Sunday, May 09, 2010

 

The Bird Cherry Tree

Leo Tolstoy (1828-1910), The Long Exile and Other Stories (New York: Charles Scribner's Sons, 1911), pp. 130-131 = Stories from Botany, III (The Bird Cherry Tree, tr. Nathan Haskell Dole):
A bird cherry had taken root on the path through the hazelnut grove, and was beginning to choke off the hazel bushes.

For some time I queried whether to cut it or not to cut it; I felt sorry to do so. This bird cherry did not grow in a clump, but in a tree more than five inches in diameter, and twenty-eight feet high, full of branches, bushy, and wholly covered with bright, white, fragrant blossoms. The perfume from it was wafted a long distance.
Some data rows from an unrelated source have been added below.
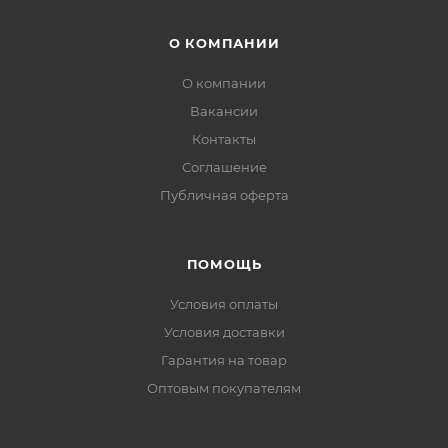
О КОМПАНИИ
О компании
Вакансии
Контакты
Соглашение
Публичная оферта
ПОМОЩЬ
Условия оплаты
Условия доставки
Гарантия на товар
Оптовым покупателям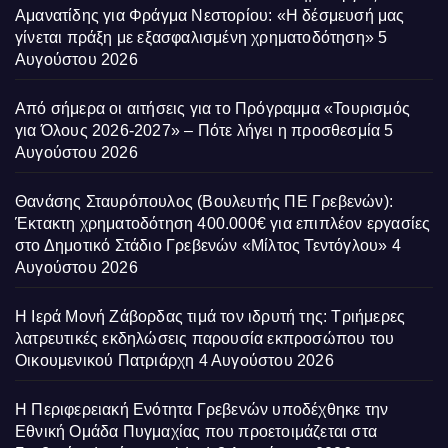
Αμανατίδης για Φράγμα Νεστορίου: «Η δέσμευσή μας
γίνεται πράξη με εξασφαλισμένη χρηματοδότηση»
5
Αυγούστου 2026
Από σήμερα οι αιτήσεις για το Πρόγραμμα «Τουρισμός
για Όλους 2026-2027» – Πότε λήγει η προσθεσμία
5
Αυγούστου 2026
Θανάσης Σταυρόπουλος (Βουλευτής ΠΕ Γρεβενών):
Έκτακτη χρηματοδότηση 400.000€ για επιπλέον εργασίες
στο Δημοτικό Στάδιο Γρεβενών «Μίλτος Τεντόγλου»
4
Αυγούστου 2026
Η Ιερά Μονή Ζάβορδας τιμά τον ιδρυτή της: Τριήμερες
λατρευτικές εκδηλώσεις παρουσία εκπροσώπου του
Οικουμενικού Πατριάρχη
4 Αυγούστου 2026
Η Περιφερειακή Ενότητα Γρεβενών υποδέχθηκε την
Εθνική Ομάδα Πυγμαχίας που προετοιμάζεται στα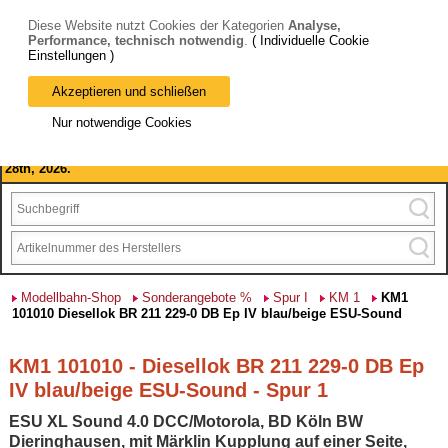
Diese Website nutzt Cookies der Kategorien
Analyse,
Performance, technisch notwendig
.
( Individuelle Cookie
Einstellungen )
Akzeptieren und schließen
Bitte beachten Sie: wir machen Betriebsferien, vom 03. bis 28.
Nur notwendige Cookies
August 2026 haben wir geschlossen.
Please note: we are closed for company holidays from August 3rd to
28th, 2026.
Modellbahn-Shop
Sonderangebote %
Spur I
KM 1
KM1
101010 Diesellok BR 211 229-0 DB Ep IV blau/beige ESU-Sound
KM1 101010 - Diesellok BR 211 229-0 DB Ep
IV blau/beige ESU-Sound - Spur 1
ESU XL Sound 4.0 DCC/Motorola, BD Köln BW
Dieringhausen, mit Märklin Kupplung auf einer Seite,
I certainly should not have cut it down, but one of the workmen — I had given him orders before to cut down every bird cherry — began to fell it in my absence. When I came he had already cut halfway into it, and the sap was dripping down under the ax as he let it fall into the gash.

"There's no help for it," I said to myself; "evidently it is its fate."

So I myself took the ax, and began to help the peasant cut it down.

It is delightful to work at all sorts of work; it is delightful even to cut wood. It is delightful to sink the ax deep in the wood, with a slanting stroke, and then to cut it in straight, and thus to advance deeper and deeper into the tree.

I entirely forgot about the bird cherry tree, and thought only about getting it cut down as quickly as possible.

When I got out of breath, I laid down the ax, and the peasant and I leaned against the tree, and tried to push it over. We pushed hard; the tree shook its foliage and sprinkled us with drops of dew, and strewed all around the white, fragrant petals of its blossoms.

At this instant something shrieked; there was a sharp, crackling sound in the center of the tree, and the tree began to fall.

It broke off near the gash, and, slowly wavering, toppled over on the grass, with all its leaves and blossoms. The branches and blossoms trembled for a moment after it fell, and then grew motionless.

"Ekh! what a splendid piece!" said the peasant; "it's a real shame!"

As for me, I felt so sorry that I hastened off to look after other work.
I think that this story comes from Tolstoy's children's book Novaia Azbuka (1875).